Consignes:
(1) D'après l'extrait sur la directive OPCVM, pour quelles raisons une coordination des législations nationales régissant les organismes de placement collectif paraît-elle opportune ? Répondez en une à trois phrases.
(2) Indiquez si chacune des affirmations suivantes concorde avec l'extrait sur la directive OPCVM, par oui ou par non, en citant les mots décisifs de l'extrait. (a) Beobank SA portait auparavant le nom de Citibank Belgium SA. (b) La directive 2009/65/CE était applicable au moment des faits du litige au principal. (c) Un organisme qui commercialise ses parts dans un autre État membre doit y prendre toute mesure nécessaire pour que les participants puissent y exercer aisément leurs droits financiers.
(3) Poursuivez l'extrait sur la directive OPCVM après sa dernière phrase.

Texte à lire:
Cette demande a été présentée dans le cadre d’un litige opposant M. Gruslin à Beobank SA, anciennement Citibank Belgium SA (ci-après «Beobank»), au sujet de la livraison de certificats de parts nominatives du fonds commun de placement Citiportfolios (ci-après le «fonds Citiportfolios»).

Le cadre juridique

Le droit de l’Union

3

La directive OPCVM a été modifiée à plusieurs reprises avant d’être abrogée par la directive 2009/65/CE du Parlement européen et du Conseil, du 13 juillet 2009, portant coordination des dispositions législatives, réglementaires et administratives concernant certains organismes de placement collectif en valeurs mobilières (OPCVM) (JO L 302, p. 32), laquelle a procédé à une refonte de la directive OPCVM. C’est néanmoins cette dernière qui était applicable au moment des faits relatifs au litige au principal.

4

Les deuxième à cinquième considérants de la directive OPCVM, dans sa version en vigueur à l’époque des faits du litige au principal, énonçaient:

«considérant qu’une coordination des législations nationales qui régissent les organismes de placement collectif paraît [...] opportune en vue de rapprocher sur le plan communautaire les conditions de concurrence entre ces organismes et d’y réaliser une protection plus efficace et plus uniforme des participants; qu’une telle coordination paraît opportune en vue de faciliter aux organismes de placement collectif situés dans un État membre la commercialisation de leurs parts sur le territoire des autres États membres;

considérant que la réalisation de ces objectifs facilite la suppression des restrictions à la libre circulation sur le plan communautaire des parts des organismes de placement collectif et que cette coordination contribue à la création d’un marché européen des capitaux;

considérant que, eu égard aux objectifs visés ci-avant, il est souhaitable d’établir, pour les organismes de placement collectif situés dans les États membres, des règles minimales communes en ce qui concerne leur agrément, leur contrôle, leur structure, leur activité et les informations qu’ils doivent publier;

considérant que l’application de ces règles communes constitue une garantie suffisante pour permettre, sous réserve des dispositions applicables en matière de mouvements de capitaux, aux organismes de placement collectif situés dans un État membre de commercialiser leurs parts dans les autres États membres sans que ces derniers puissent soumettre ces organismes ou leurs parts à quelque disposition que ce soit, sauf celles qui, dans ces États, ne relèvent pas des domaines régis par la présente directive; qu’il convient toutefois de prévoir que, si un organisme de placement collectif commercialise ses parts dans un État membre autre que celui où il est situé, il doit y prendre toute mesure nécessaire pour que les participants dans cet autre État membre puissent y exercer de façon aisée leurs droits financiers et y disposer des informations nécessaires».

Lignes fournies:
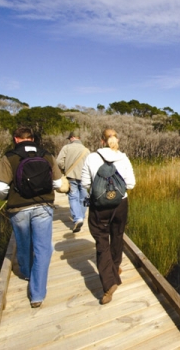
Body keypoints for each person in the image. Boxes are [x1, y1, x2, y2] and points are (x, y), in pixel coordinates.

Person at [0, 127, 63, 308]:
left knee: (23, 244)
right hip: (43, 207)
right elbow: (58, 183)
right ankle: (37, 294)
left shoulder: (9, 157)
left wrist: (7, 197)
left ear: (16, 139)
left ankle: (25, 272)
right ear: (32, 139)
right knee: (43, 248)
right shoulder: (46, 155)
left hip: (19, 208)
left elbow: (0, 188)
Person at [81, 128, 136, 305]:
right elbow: (131, 184)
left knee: (102, 240)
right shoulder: (124, 157)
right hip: (120, 204)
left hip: (99, 206)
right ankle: (116, 266)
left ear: (101, 141)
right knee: (117, 235)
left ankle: (109, 283)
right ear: (116, 140)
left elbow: (85, 183)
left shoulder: (91, 157)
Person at [56, 131, 90, 233]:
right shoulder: (86, 150)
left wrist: (64, 168)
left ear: (71, 138)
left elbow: (58, 162)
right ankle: (81, 217)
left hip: (71, 176)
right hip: (84, 177)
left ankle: (78, 218)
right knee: (84, 198)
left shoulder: (66, 148)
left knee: (73, 197)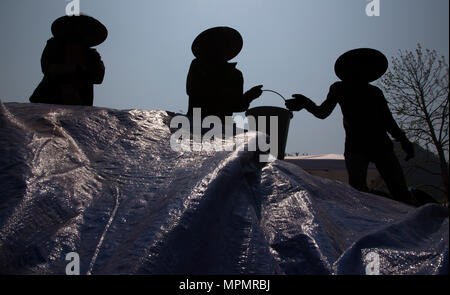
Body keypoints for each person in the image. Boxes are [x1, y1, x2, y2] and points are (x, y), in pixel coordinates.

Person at [285, 48, 415, 204]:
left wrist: (404, 140)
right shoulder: (340, 88)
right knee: (359, 192)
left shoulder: (374, 92)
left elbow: (388, 121)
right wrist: (305, 103)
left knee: (397, 190)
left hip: (379, 144)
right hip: (357, 146)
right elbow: (322, 112)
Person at [186, 26, 263, 121]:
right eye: (215, 44)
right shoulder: (198, 64)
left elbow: (237, 106)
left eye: (222, 44)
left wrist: (249, 95)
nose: (218, 47)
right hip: (195, 122)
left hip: (222, 128)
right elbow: (193, 90)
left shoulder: (236, 74)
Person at [30, 15, 107, 106]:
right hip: (48, 100)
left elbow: (99, 75)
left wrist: (76, 70)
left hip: (79, 104)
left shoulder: (91, 55)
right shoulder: (54, 45)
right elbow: (46, 67)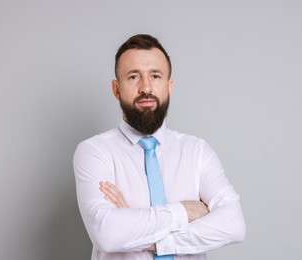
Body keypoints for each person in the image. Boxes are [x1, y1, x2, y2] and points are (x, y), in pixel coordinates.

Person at [73, 34, 245, 260]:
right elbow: (107, 234)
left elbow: (233, 225)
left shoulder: (197, 151)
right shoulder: (94, 152)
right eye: (133, 77)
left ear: (169, 86)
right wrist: (184, 211)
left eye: (155, 76)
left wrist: (147, 235)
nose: (146, 87)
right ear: (116, 89)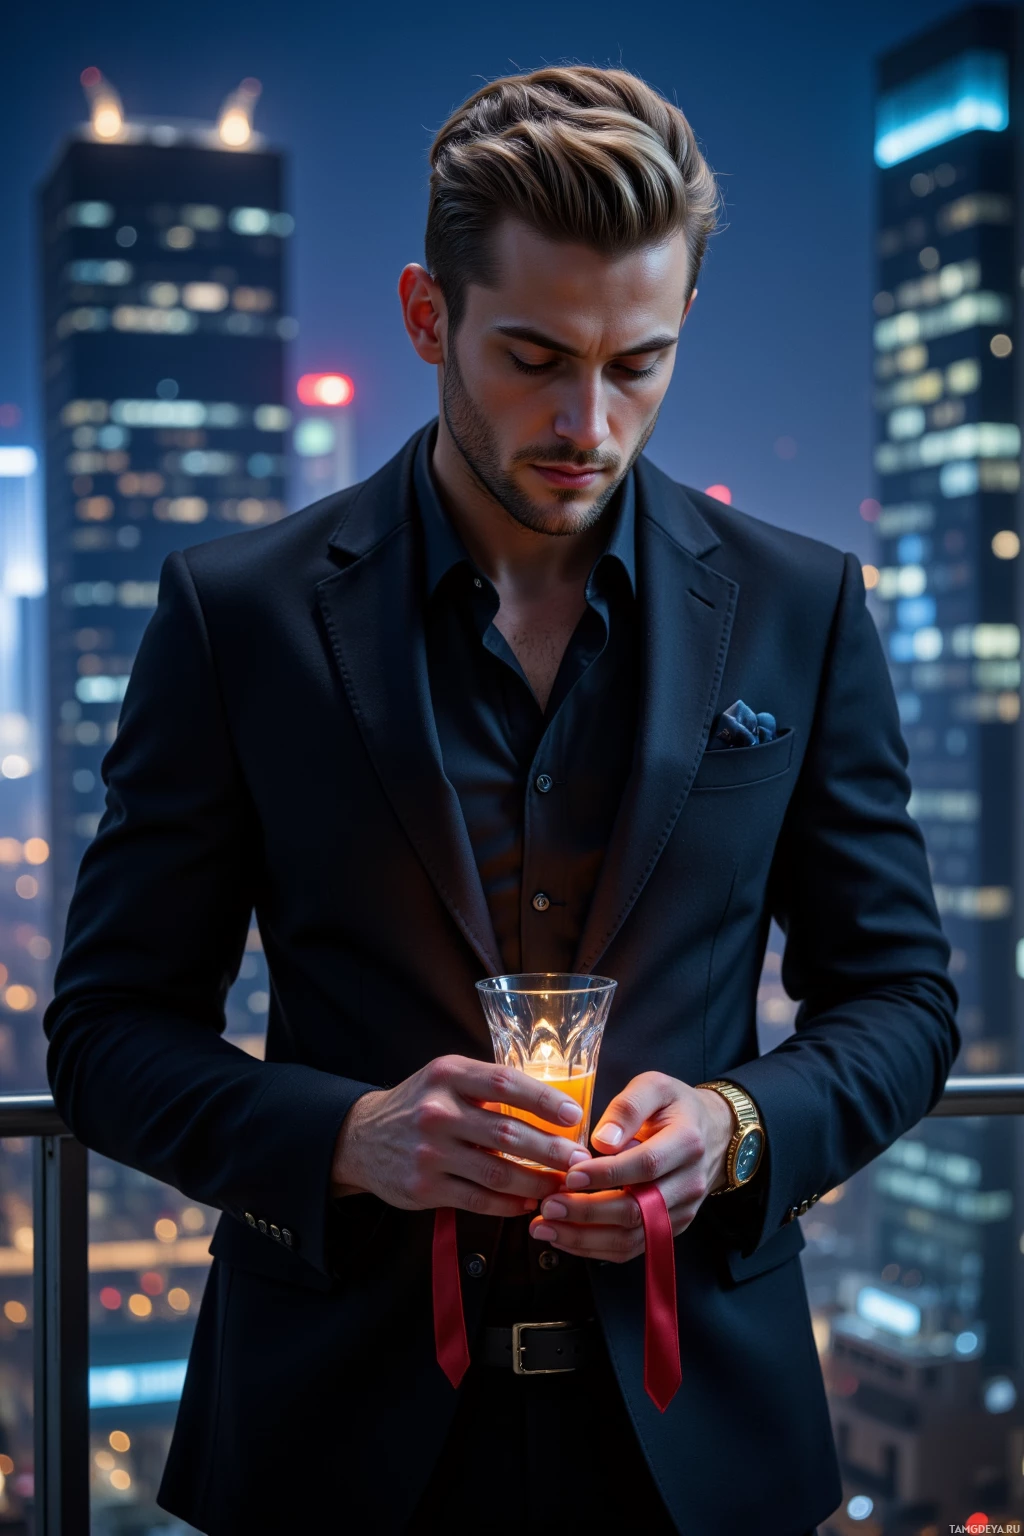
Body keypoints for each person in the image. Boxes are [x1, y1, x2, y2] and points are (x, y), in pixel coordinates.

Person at [44, 64, 958, 1536]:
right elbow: (101, 1038)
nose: (589, 421)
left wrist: (733, 1125)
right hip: (335, 1442)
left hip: (701, 1439)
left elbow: (906, 1002)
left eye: (638, 363)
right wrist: (351, 1139)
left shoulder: (805, 609)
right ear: (428, 318)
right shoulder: (242, 618)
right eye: (535, 356)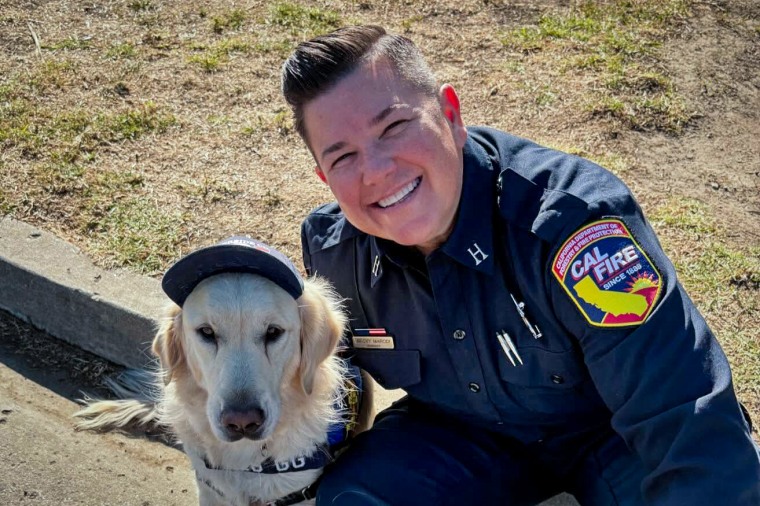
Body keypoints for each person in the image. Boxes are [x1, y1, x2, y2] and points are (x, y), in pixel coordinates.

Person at [280, 25, 760, 505]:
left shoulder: (572, 228)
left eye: (393, 127)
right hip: (459, 435)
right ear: (324, 177)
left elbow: (682, 418)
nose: (377, 170)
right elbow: (323, 386)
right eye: (343, 157)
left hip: (611, 434)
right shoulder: (333, 251)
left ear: (451, 114)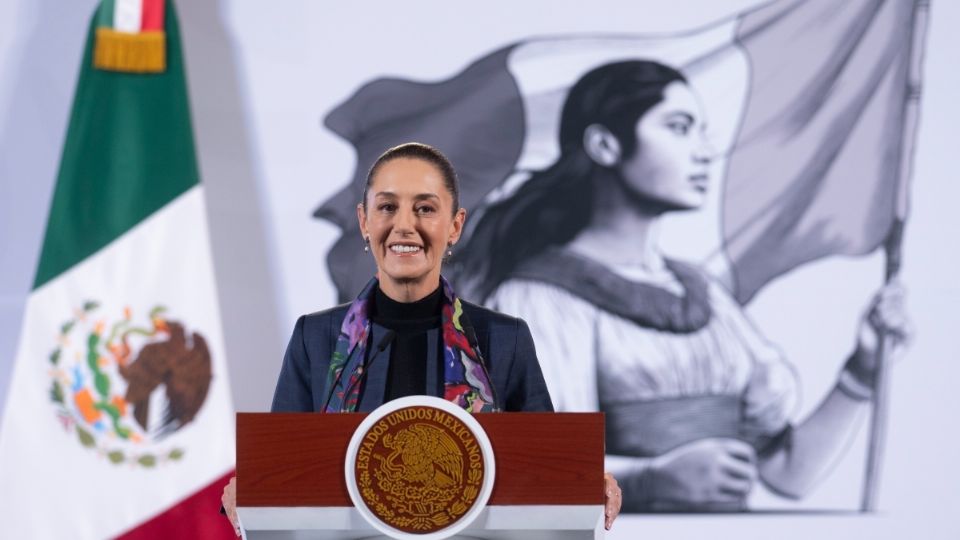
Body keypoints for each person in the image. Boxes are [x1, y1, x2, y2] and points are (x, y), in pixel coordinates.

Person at [453, 61, 911, 511]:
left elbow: (788, 473)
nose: (704, 150)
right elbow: (538, 472)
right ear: (605, 145)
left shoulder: (705, 295)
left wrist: (863, 368)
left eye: (700, 130)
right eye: (679, 127)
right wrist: (652, 480)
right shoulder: (538, 297)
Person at [221, 143, 622, 534]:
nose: (404, 225)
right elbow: (284, 467)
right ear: (364, 221)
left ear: (455, 226)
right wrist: (255, 486)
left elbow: (546, 472)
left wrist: (586, 482)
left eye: (425, 209)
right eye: (387, 207)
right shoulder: (317, 337)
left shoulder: (503, 339)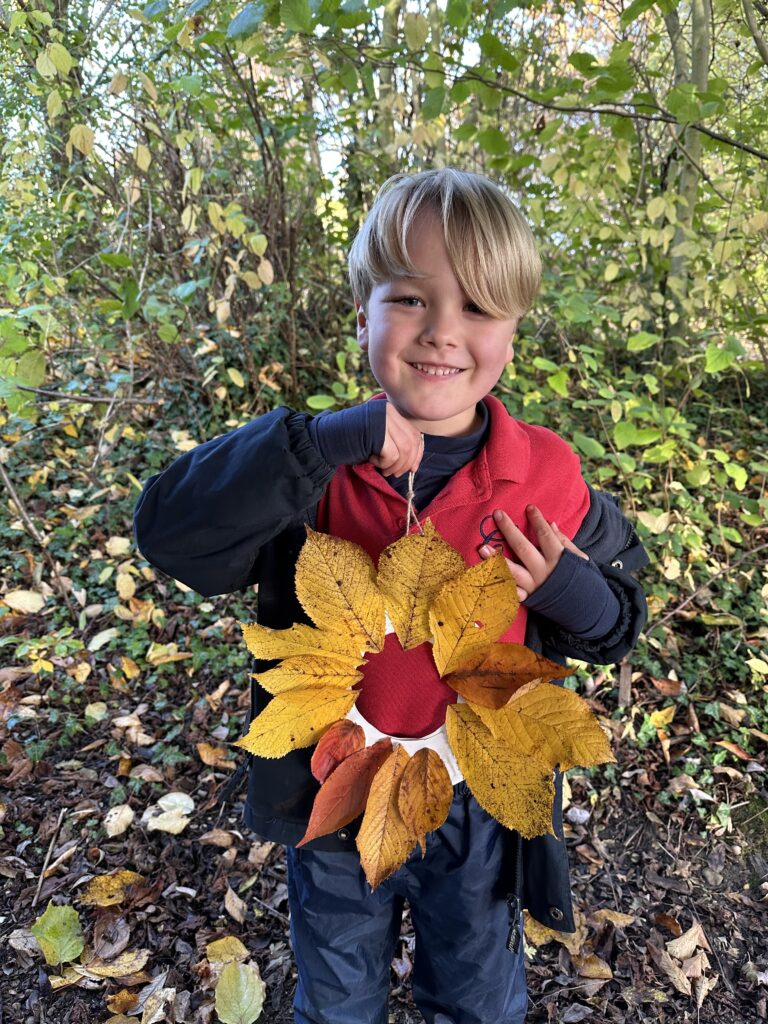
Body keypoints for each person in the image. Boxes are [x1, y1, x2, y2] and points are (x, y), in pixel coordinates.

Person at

Résultats de l'exercice:
(1) Cette coordination paraît opportune pour rapprocher sur le plan communautaire les conditions de concurrence entre ces organismes et y réaliser une protection plus efficace et plus uniforme des participants. Elle doit aussi faciliter aux organismes situés dans un État membre la commercialisation de leurs parts sur le territoire des autres États membres.

(2)
(a) Oui : « Beobank SA, anciennement Citibank Belgium SA ».
(b) Non : « C’est néanmoins cette dernière qui était applicable au moment des faits relatifs au litige au principal. »
(c) Oui : « il doit y prendre toute mesure nécessaire pour que les participants dans cet autre État membre puissent y exercer de façon aisée leurs droits financiers ».

(3)
5

L’article 1er, paragraphe 6, de la directive OPCVM disposait:

«Sous réserve des dispositions en matière de circulation de capitaux ainsi que des articles 44 et 45 et de l’article 52 paragraphe 2, un État membre ne peut soumettre les [organismes de placement collectif en valeurs mobilières (OPCVM)] situés dans un autre État membre, ni les parts émises par ces OPCVM, à quelque autre disposition que ce soit dans le domaine régi par la présente directive, lorsque ces OPCVM commercialisent leurs parts sur son territoire.»

6

Aux termes de l’article 4, paragraphe 1, de cette directive:

«Un OPCVM doit, pour exercer son activité, être agréé par les autorités de l’État membre où l’OPCVM est situé [...]

Cet agrément vaut pour tous les États membres.»

7

Sous la section VIII de ladite directive, intitulée «Dispositions spéciales applicables aux OPCVM qui commercialisent leurs parts dans les États membres autres que ceux où ils sont situés», l’article 44, paragraphe 1, de celle-ci prévoyait:

«Un OPCVM qui commercialise ses parts dans un autre État membre doit respecter les dispositions législatives, réglementaires et administratives qui sont en vigueur dans cet État et qui ne relèvent pas du domaine régi par la présente directive.»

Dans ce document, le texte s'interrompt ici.